• Your assignment:
Copy each line from the entries that the word "road" appears in.

(Records from a collection)
☆ ☆ ☆ ☆ ☆

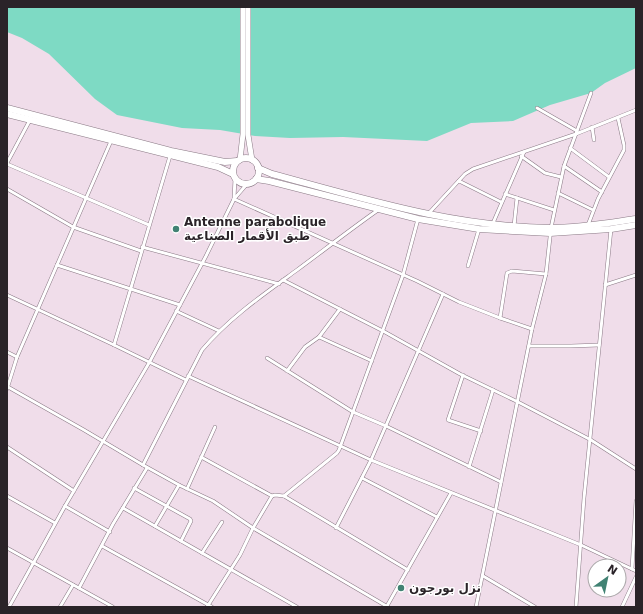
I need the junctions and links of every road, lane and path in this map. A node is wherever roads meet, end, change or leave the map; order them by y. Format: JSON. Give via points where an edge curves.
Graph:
{"nodes":[{"id":1,"x":243,"y":7,"type":"edge"},
{"id":2,"x":248,"y":7,"type":"edge"},
{"id":3,"x":591,"y":93,"type":"dead end"},
{"id":4,"x":7,"y":108,"type":"edge"},
{"id":5,"x":537,"y":108,"type":"dead end"},
{"id":6,"x":636,"y":110,"type":"edge"},
{"id":7,"x":7,"y":114,"type":"edge"},
{"id":8,"x":618,"y":118,"type":"junction"},
{"id":9,"x":30,"y":120,"type":"junction"},
{"id":10,"x":592,"y":128,"type":"junction"},
{"id":11,"x":577,"y":130,"type":"junction"},
{"id":12,"x":576,"y":134,"type":"junction"},
{"id":13,"x":594,"y":140,"type":"dead end"},
{"id":14,"x":112,"y":141,"type":"junction"},
{"id":15,"x":570,"y":148,"type":"junction"},
{"id":16,"x":524,"y":152,"type":"junction"},
{"id":17,"x":170,"y":156,"type":"junction"},
{"id":18,"x":521,"y":156,"type":"junction"},
{"id":19,"x":239,"y":160,"type":"junction"},
{"id":20,"x":252,"y":160,"type":"junction"},
{"id":21,"x":7,"y":163,"type":"edge"},
{"id":22,"x":564,"y":166,"type":"junction"},
{"id":23,"x":258,"y":168,"type":"junction"},
{"id":24,"x":234,"y":176,"type":"junction"},
{"id":25,"x":561,"y":177,"type":"junction"},
{"id":26,"x":609,"y":177,"type":"junction"},
{"id":27,"x":256,"y":179,"type":"junction"},
{"id":28,"x":459,"y":181,"type":"junction"},
{"id":29,"x":246,"y":184,"type":"junction"},
{"id":30,"x":7,"y":189,"type":"edge"},
{"id":31,"x":602,"y":192,"type":"junction"},
{"id":32,"x":558,"y":193,"type":"junction"},
{"id":33,"x":505,"y":194,"type":"junction"},
{"id":34,"x":516,"y":198,"type":"junction"},
{"id":35,"x":86,"y":199,"type":"junction"},
{"id":36,"x":234,"y":199,"type":"junction"},
{"id":37,"x":501,"y":202,"type":"junction"},
{"id":38,"x":380,"y":209,"type":"junction"},
{"id":39,"x":554,"y":210,"type":"junction"},
{"id":40,"x":593,"y":210,"type":"junction"},
{"id":41,"x":428,"y":215,"type":"junction"},
{"id":42,"x":418,"y":218,"type":"junction"},
{"id":43,"x":636,"y":219,"type":"edge"},
{"id":44,"x":492,"y":224,"type":"junction"},
{"id":45,"x":636,"y":225,"type":"edge"},
{"id":46,"x":149,"y":226,"type":"junction"},
{"id":47,"x":514,"y":226,"type":"junction"},
{"id":48,"x":587,"y":226,"type":"junction"},
{"id":49,"x":73,"y":227,"type":"junction"},
{"id":50,"x":479,"y":229,"type":"junction"},
{"id":51,"x":612,"y":229,"type":"junction"},
{"id":52,"x":551,"y":230,"type":"junction"},
{"id":53,"x":331,"y":243,"type":"junction"},
{"id":54,"x":142,"y":249,"type":"junction"},
{"id":55,"x":202,"y":263,"type":"junction"},
{"id":56,"x":57,"y":265,"type":"junction"},
{"id":57,"x":468,"y":266,"type":"dead end"},
{"id":58,"x":546,"y":274,"type":"junction"},
{"id":59,"x":636,"y":274,"type":"edge"},
{"id":60,"x":403,"y":275,"type":"junction"},
{"id":61,"x":283,"y":280,"type":"junction"},
{"id":62,"x":279,"y":284,"type":"junction"},
{"id":63,"x":605,"y":285,"type":"junction"},
{"id":64,"x":131,"y":289,"type":"junction"},
{"id":65,"x":443,"y":294,"type":"junction"},
{"id":66,"x":7,"y":295,"type":"edge"},
{"id":67,"x":180,"y":305,"type":"junction"},
{"id":68,"x":340,"y":309,"type":"junction"},
{"id":69,"x":38,"y":310,"type":"junction"},
{"id":70,"x":176,"y":311,"type":"junction"},
{"id":71,"x":500,"y":318,"type":"junction"},
{"id":72,"x":532,"y":329,"type":"junction"},
{"id":73,"x":219,"y":331,"type":"junction"},
{"id":74,"x":383,"y":331,"type":"junction"},
{"id":75,"x":319,"y":337,"type":"junction"},
{"id":76,"x":114,"y":345,"type":"junction"},
{"id":77,"x":599,"y":345,"type":"junction"},
{"id":78,"x":529,"y":346,"type":"junction"},
{"id":79,"x":418,"y":351,"type":"junction"},
{"id":80,"x":7,"y":352,"type":"edge"},
{"id":81,"x":17,"y":357,"type":"junction"},
{"id":82,"x":267,"y":358,"type":"dead end"},
{"id":83,"x":372,"y":361,"type":"junction"},
{"id":84,"x":148,"y":363,"type":"junction"},
{"id":85,"x":287,"y":371,"type":"junction"},
{"id":86,"x":463,"y":375,"type":"junction"},
{"id":87,"x":188,"y":376,"type":"junction"},
{"id":88,"x":186,"y":380,"type":"junction"},
{"id":89,"x":8,"y":388,"type":"edge"},
{"id":90,"x":494,"y":390,"type":"junction"},
{"id":91,"x":518,"y":402,"type":"junction"},
{"id":92,"x":353,"y":412,"type":"junction"},
{"id":93,"x":386,"y":426,"type":"junction"},
{"id":94,"x":215,"y":428,"type":"dead end"},
{"id":95,"x":481,"y":431,"type":"junction"},
{"id":96,"x":591,"y":440,"type":"junction"},
{"id":97,"x":102,"y":441,"type":"junction"},
{"id":98,"x":341,"y":446,"type":"junction"},
{"id":99,"x":7,"y":447,"type":"edge"},
{"id":100,"x":202,"y":457,"type":"junction"},
{"id":101,"x":371,"y":460,"type":"junction"},
{"id":102,"x":143,"y":465,"type":"junction"},
{"id":103,"x":469,"y":467,"type":"junction"},
{"id":104,"x":147,"y":468,"type":"junction"},
{"id":105,"x":636,"y":469,"type":"edge"},
{"id":106,"x":362,"y":478,"type":"junction"},
{"id":107,"x":501,"y":482,"type":"junction"},
{"id":108,"x":179,"y":485,"type":"junction"},
{"id":109,"x":134,"y":488,"type":"junction"},
{"id":110,"x":187,"y":489,"type":"junction"},
{"id":111,"x":74,"y":490,"type":"junction"},
{"id":112,"x":450,"y":492,"type":"junction"},
{"id":113,"x":7,"y":496,"type":"edge"},
{"id":114,"x":272,"y":496,"type":"junction"},
{"id":115,"x":284,"y":496,"type":"junction"},
{"id":116,"x":636,"y":500,"type":"edge"},
{"id":117,"x":65,"y":506,"type":"junction"},
{"id":118,"x":168,"y":506,"type":"junction"},
{"id":119,"x":123,"y":508,"type":"junction"},
{"id":120,"x":495,"y":511,"type":"junction"},
{"id":121,"x":437,"y":517,"type":"junction"},
{"id":122,"x":222,"y":522,"type":"dead end"},
{"id":123,"x":55,"y":523,"type":"junction"},
{"id":124,"x":155,"y":526,"type":"junction"},
{"id":125,"x":254,"y":528,"type":"junction"},
{"id":126,"x":336,"y":528,"type":"junction"},
{"id":127,"x":110,"y":532,"type":"junction"},
{"id":128,"x":181,"y":541,"type":"junction"},
{"id":129,"x":582,"y":545,"type":"junction"},
{"id":130,"x":102,"y":546,"type":"junction"},
{"id":131,"x":7,"y":548,"type":"edge"},
{"id":132,"x":202,"y":553,"type":"junction"},
{"id":133,"x":33,"y":564,"type":"junction"},
{"id":134,"x":231,"y":569,"type":"junction"},
{"id":135,"x":632,"y":569,"type":"junction"},
{"id":136,"x":408,"y":570,"type":"junction"},
{"id":137,"x":636,"y":571,"type":"edge"},
{"id":138,"x":483,"y":576,"type":"junction"},
{"id":139,"x":636,"y":577,"type":"edge"},
{"id":140,"x":73,"y":585,"type":"junction"},
{"id":141,"x":79,"y":588,"type":"junction"},
{"id":142,"x":7,"y":599,"type":"edge"},
{"id":143,"x":12,"y":602,"type":"junction"},
{"id":144,"x":107,"y":603,"type":"junction"},
{"id":145,"x":208,"y":606,"type":"edge"},
{"id":146,"x":386,"y":606,"type":"edge"},
{"id":147,"x":9,"y":607,"type":"edge"},
{"id":148,"x":60,"y":607,"type":"edge"},
{"id":149,"x":104,"y":607,"type":"edge"},
{"id":150,"x":114,"y":607,"type":"edge"},
{"id":151,"x":212,"y":607,"type":"edge"},
{"id":152,"x":297,"y":607,"type":"edge"},
{"id":153,"x":476,"y":607,"type":"edge"},
{"id":154,"x":535,"y":607,"type":"edge"},
{"id":155,"x":576,"y":607,"type":"edge"},
{"id":156,"x":622,"y":607,"type":"edge"}],
"edges":[{"from":1,"to":19,"type":"main road","via":[[243,134]]},
{"from":2,"to":20,"type":"main road","via":[[248,135]]},
{"from":3,"to":11,"type":"street"},
{"from":4,"to":19,"type":"highway","via":[[171,151],[225,162]]},
{"from":5,"to":11,"type":"street"},
{"from":6,"to":8,"type":"street"},
{"from":7,"to":9,"type":"highway"},
{"from":8,"to":10,"type":"street"},
{"from":8,"to":26,"type":"street","via":[[624,150]]},
{"from":9,"to":14,"type":"highway"},
{"from":9,"to":21,"type":"street"},
{"from":10,"to":12,"type":"street"},
{"from":10,"to":13,"type":"street"},
{"from":11,"to":12,"type":"street"},
{"from":12,"to":15,"type":"street"},
{"from":12,"to":16,"type":"street"},
{"from":14,"to":17,"type":"highway"},
{"from":14,"to":35,"type":"street"},
{"from":15,"to":22,"type":"street"},
{"from":15,"to":26,"type":"street"},
{"from":16,"to":18,"type":"street"},
{"from":16,"to":28,"type":"street","via":[[473,169]]},
{"from":17,"to":24,"type":"highway","via":[[218,167]]},
{"from":17,"to":46,"type":"street"},
{"from":18,"to":25,"type":"street","via":[[546,173]]},
{"from":18,"to":33,"type":"street"},
{"from":19,"to":20,"type":"highway"},
{"from":19,"to":24,"type":"highway","via":[[233,168]]},
{"from":20,"to":23,"type":"highway"},
{"from":21,"to":35,"type":"street"},
{"from":22,"to":25,"type":"street"},
{"from":22,"to":31,"type":"street"},
{"from":23,"to":27,"type":"highway"},
{"from":23,"to":41,"type":"highway","via":[[279,176]]},
{"from":24,"to":29,"type":"highway"},
{"from":24,"to":36,"type":"street"},
{"from":25,"to":32,"type":"street"},
{"from":26,"to":31,"type":"street"},
{"from":27,"to":29,"type":"highway"},
{"from":27,"to":38,"type":"highway"},
{"from":28,"to":37,"type":"street"},
{"from":28,"to":41,"type":"street"},
{"from":29,"to":36,"type":"street"},
{"from":30,"to":49,"type":"street"},
{"from":31,"to":40,"type":"street"},
{"from":32,"to":39,"type":"street"},
{"from":32,"to":40,"type":"street"},
{"from":33,"to":34,"type":"street"},
{"from":33,"to":37,"type":"street"},
{"from":34,"to":39,"type":"street"},
{"from":34,"to":47,"type":"street"},
{"from":35,"to":46,"type":"street"},
{"from":35,"to":49,"type":"street"},
{"from":36,"to":53,"type":"street"},
{"from":36,"to":55,"type":"street"},
{"from":37,"to":44,"type":"street"},
{"from":38,"to":42,"type":"highway"},
{"from":38,"to":53,"type":"street"},
{"from":39,"to":52,"type":"street"},
{"from":40,"to":48,"type":"street"},
{"from":41,"to":44,"type":"highway"},
{"from":42,"to":50,"type":"highway"},
{"from":42,"to":60,"type":"street"},
{"from":43,"to":48,"type":"highway"},
{"from":44,"to":47,"type":"highway"},
{"from":45,"to":51,"type":"highway"},
{"from":46,"to":54,"type":"street"},
{"from":47,"to":52,"type":"highway"},
{"from":48,"to":52,"type":"highway"},
{"from":49,"to":54,"type":"street"},
{"from":49,"to":56,"type":"street"},
{"from":50,"to":52,"type":"highway"},
{"from":50,"to":57,"type":"street"},
{"from":51,"to":52,"type":"highway"},
{"from":51,"to":63,"type":"street"},
{"from":52,"to":58,"type":"street"},
{"from":53,"to":60,"type":"street"},
{"from":53,"to":61,"type":"street"},
{"from":54,"to":55,"type":"street"},
{"from":54,"to":64,"type":"street"},
{"from":55,"to":62,"type":"street"},
{"from":55,"to":67,"type":"street"},
{"from":56,"to":64,"type":"street"},
{"from":56,"to":69,"type":"street"},
{"from":58,"to":71,"type":"street","via":[[512,271],[507,273]]},
{"from":58,"to":72,"type":"street"},
{"from":59,"to":63,"type":"street"},
{"from":60,"to":65,"type":"street"},
{"from":60,"to":74,"type":"street"},
{"from":61,"to":62,"type":"street"},
{"from":61,"to":68,"type":"street"},
{"from":62,"to":73,"type":"street"},
{"from":63,"to":77,"type":"street"},
{"from":64,"to":67,"type":"street"},
{"from":64,"to":76,"type":"street"},
{"from":65,"to":71,"type":"street"},
{"from":65,"to":79,"type":"street"},
{"from":66,"to":69,"type":"street"},
{"from":67,"to":70,"type":"street"},
{"from":68,"to":74,"type":"street"},
{"from":68,"to":75,"type":"street"},
{"from":69,"to":76,"type":"street"},
{"from":69,"to":81,"type":"street"},
{"from":70,"to":73,"type":"street"},
{"from":70,"to":84,"type":"street"},
{"from":71,"to":72,"type":"street"},
{"from":72,"to":78,"type":"street"},
{"from":73,"to":87,"type":"street","via":[[202,350]]},
{"from":74,"to":79,"type":"street"},
{"from":74,"to":83,"type":"street"},
{"from":75,"to":83,"type":"street"},
{"from":75,"to":85,"type":"street","via":[[305,347]]},
{"from":76,"to":84,"type":"street"},
{"from":77,"to":78,"type":"street"},
{"from":77,"to":96,"type":"street"},
{"from":78,"to":91,"type":"street"},
{"from":79,"to":86,"type":"street"},
{"from":79,"to":93,"type":"street"},
{"from":80,"to":81,"type":"street"},
{"from":81,"to":89,"type":"street"},
{"from":82,"to":85,"type":"street"},
{"from":83,"to":92,"type":"street"},
{"from":84,"to":88,"type":"street"},
{"from":84,"to":97,"type":"street"},
{"from":85,"to":92,"type":"street"},
{"from":86,"to":90,"type":"street"},
{"from":86,"to":95,"type":"street","via":[[448,420]]},
{"from":87,"to":88,"type":"street"},
{"from":87,"to":98,"type":"street"},
{"from":88,"to":102,"type":"street"},
{"from":89,"to":97,"type":"street"},
{"from":90,"to":91,"type":"street"},
{"from":90,"to":95,"type":"street"},
{"from":91,"to":96,"type":"street"},
{"from":91,"to":107,"type":"street"},
{"from":92,"to":93,"type":"street"},
{"from":92,"to":98,"type":"street"},
{"from":93,"to":101,"type":"street"},
{"from":93,"to":103,"type":"street"},
{"from":94,"to":100,"type":"street"},
{"from":95,"to":103,"type":"street"},
{"from":96,"to":105,"type":"street"},
{"from":96,"to":129,"type":"street","via":[[584,498]]},
{"from":97,"to":102,"type":"street"},
{"from":97,"to":111,"type":"street"},
{"from":98,"to":101,"type":"street"},
{"from":98,"to":115,"type":"street","via":[[337,453]]},
{"from":99,"to":111,"type":"street"},
{"from":100,"to":110,"type":"street"},
{"from":100,"to":114,"type":"street"},
{"from":101,"to":106,"type":"street"},
{"from":101,"to":112,"type":"street"},
{"from":102,"to":104,"type":"street"},
{"from":103,"to":107,"type":"street"},
{"from":104,"to":108,"type":"street"},
{"from":104,"to":109,"type":"street"},
{"from":106,"to":121,"type":"street"},
{"from":106,"to":126,"type":"street"},
{"from":107,"to":120,"type":"street"},
{"from":108,"to":110,"type":"street"},
{"from":108,"to":118,"type":"street"},
{"from":109,"to":118,"type":"street"},
{"from":109,"to":119,"type":"street"},
{"from":110,"to":125,"type":"street","via":[[213,501]]},
{"from":111,"to":117,"type":"street"},
{"from":112,"to":120,"type":"street"},
{"from":112,"to":121,"type":"street"},
{"from":113,"to":123,"type":"street"},
{"from":114,"to":115,"type":"street"},
{"from":114,"to":125,"type":"street"},
{"from":115,"to":126,"type":"street"},
{"from":116,"to":135,"type":"street"},
{"from":117,"to":123,"type":"street"},
{"from":117,"to":127,"type":"street"},
{"from":118,"to":124,"type":"street"},
{"from":118,"to":128,"type":"street","via":[[191,521]]},
{"from":119,"to":124,"type":"street"},
{"from":119,"to":127,"type":"street"},
{"from":120,"to":129,"type":"street"},
{"from":120,"to":138,"type":"street"},
{"from":121,"to":136,"type":"street"},
{"from":122,"to":132,"type":"street"},
{"from":123,"to":133,"type":"street"},
{"from":124,"to":128,"type":"street"},
{"from":125,"to":134,"type":"street"},
{"from":125,"to":146,"type":"street"},
{"from":126,"to":136,"type":"street"},
{"from":127,"to":130,"type":"street"},
{"from":128,"to":132,"type":"street"},
{"from":129,"to":135,"type":"street"},
{"from":129,"to":155,"type":"street"},
{"from":130,"to":141,"type":"street"},
{"from":130,"to":145,"type":"street"},
{"from":131,"to":133,"type":"street"},
{"from":132,"to":134,"type":"street"},
{"from":133,"to":140,"type":"street"},
{"from":133,"to":143,"type":"street"},
{"from":134,"to":145,"type":"street"},
{"from":134,"to":152,"type":"street"},
{"from":135,"to":137,"type":"street"},
{"from":136,"to":146,"type":"street"},
{"from":138,"to":153,"type":"street"},
{"from":138,"to":154,"type":"street"},
{"from":139,"to":156,"type":"street"},
{"from":140,"to":141,"type":"street"},
{"from":140,"to":148,"type":"street"},
{"from":141,"to":144,"type":"street"},
{"from":142,"to":143,"type":"street"},
{"from":143,"to":147,"type":"street"},
{"from":144,"to":149,"type":"street"},
{"from":144,"to":150,"type":"street"},
{"from":145,"to":151,"type":"street"}]}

☆ ☆ ☆ ☆ ☆

• Reply to the task:
I need the junctions and links of every road, lane and path in this map. A node is wherever roads meet, end, change or leave the map; order them by y. Format: JSON. Give via points where an edge curves.
"edges":[{"from":1,"to":19,"type":"main road","via":[[243,134]]},
{"from":2,"to":20,"type":"main road","via":[[248,135]]},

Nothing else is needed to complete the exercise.